Find $f(x)$ so that $$\sum\limits_{cyc}a^{2}- f(x)\left (\prod\limits_{sym}a- \prod\limits_{sym}(1- a) \right )\geqq 3\left ( \frac{x}{2} \right )^{2}$$
OP. Given three numbers $a, b, c$ so that $\{ a, b, c \}\subseteq [0, x], abc= (x- a)(x- b)(x- c)$. Prove that $$\sum\limits_{cyc}a^{2}\geqq 3\left ( \frac{x}{2} \right )^{2} \tag{H a i D a n g e l 2 9}$$ For $x= 1\therefore f(1)= 2$ $$\sum\limits_{cyc}a^{2}- 2\left (\prod\limits_{sym}a- \prod\limits_{sym}(1- a) \right )\geqq \frac{3}{4}$$ $$\because (a+ b+ c- 2bc- 1)^{2}+ (2b- 1)^{2}c(1- c)+ \left ( c- \frac{1}{2} \right )^{2}\geqq 0$$
We can assume that $\{a,b,c\}\subset(0,X).$
Thus, the condition gives: $$\frac{X-a}{a}\cdot\frac{X-b}{b}\cdot\frac{X-c}{c}=1.$$ Let $\frac{X-a}{a}=\frac{x}{y}$ and $\frac{X-b}{b}=\frac{y}{z}$, where $x$, $y$ and $z$ are positives.

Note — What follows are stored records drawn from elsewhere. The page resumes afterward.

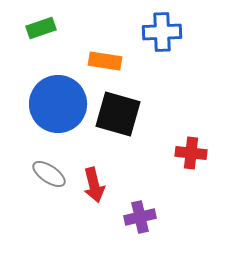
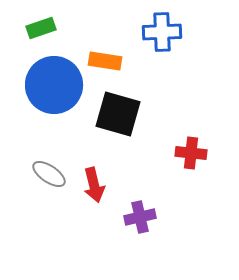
blue circle: moved 4 px left, 19 px up
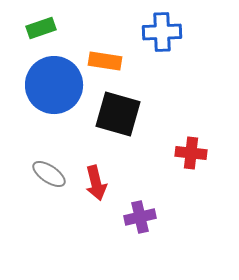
red arrow: moved 2 px right, 2 px up
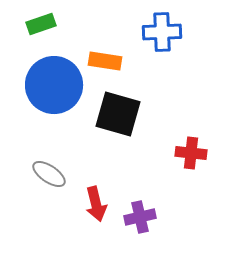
green rectangle: moved 4 px up
red arrow: moved 21 px down
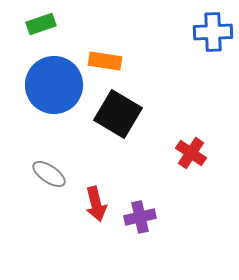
blue cross: moved 51 px right
black square: rotated 15 degrees clockwise
red cross: rotated 28 degrees clockwise
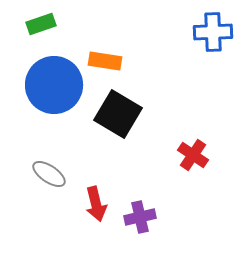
red cross: moved 2 px right, 2 px down
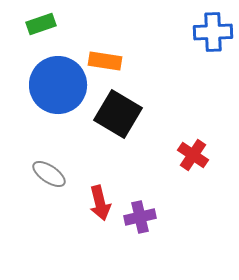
blue circle: moved 4 px right
red arrow: moved 4 px right, 1 px up
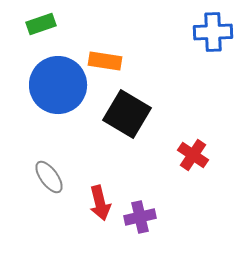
black square: moved 9 px right
gray ellipse: moved 3 px down; rotated 20 degrees clockwise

Thus, $\frac{X-c}{c}=\frac{z}{x}$ and we need to prove that $$\sum_{cyc}\frac{y^2}{(x+y)^2}\geq\frac{3}{4}.$$ Indeed, by C-S $$\sum_{cyc}\frac{y^2}{(x+y)^2}=\sum_{cyc}\frac{y^2(y+z)^2}{(x+y)^2(y+z)^2}\geq\frac{\left(\sum\limits_{cyc}(y^2+yz)\right)^2}{\sum\limits_{cyc}(x+y)^2(y+z)^2}.$$ Id est, it's enough to prove that $$\frac{\left(\sum\limits_{cyc}(y^2+yz)\right)^2}{\sum\limits_{cyc}(x+y)^2(y+z)^2}\geq\frac{3}{4}$$ or $$\sum_{cyc}(x^4+2x^3y+2x^3z+3x^2y^2-8x^2yz)\geq0,$$ which is true by Muirhead.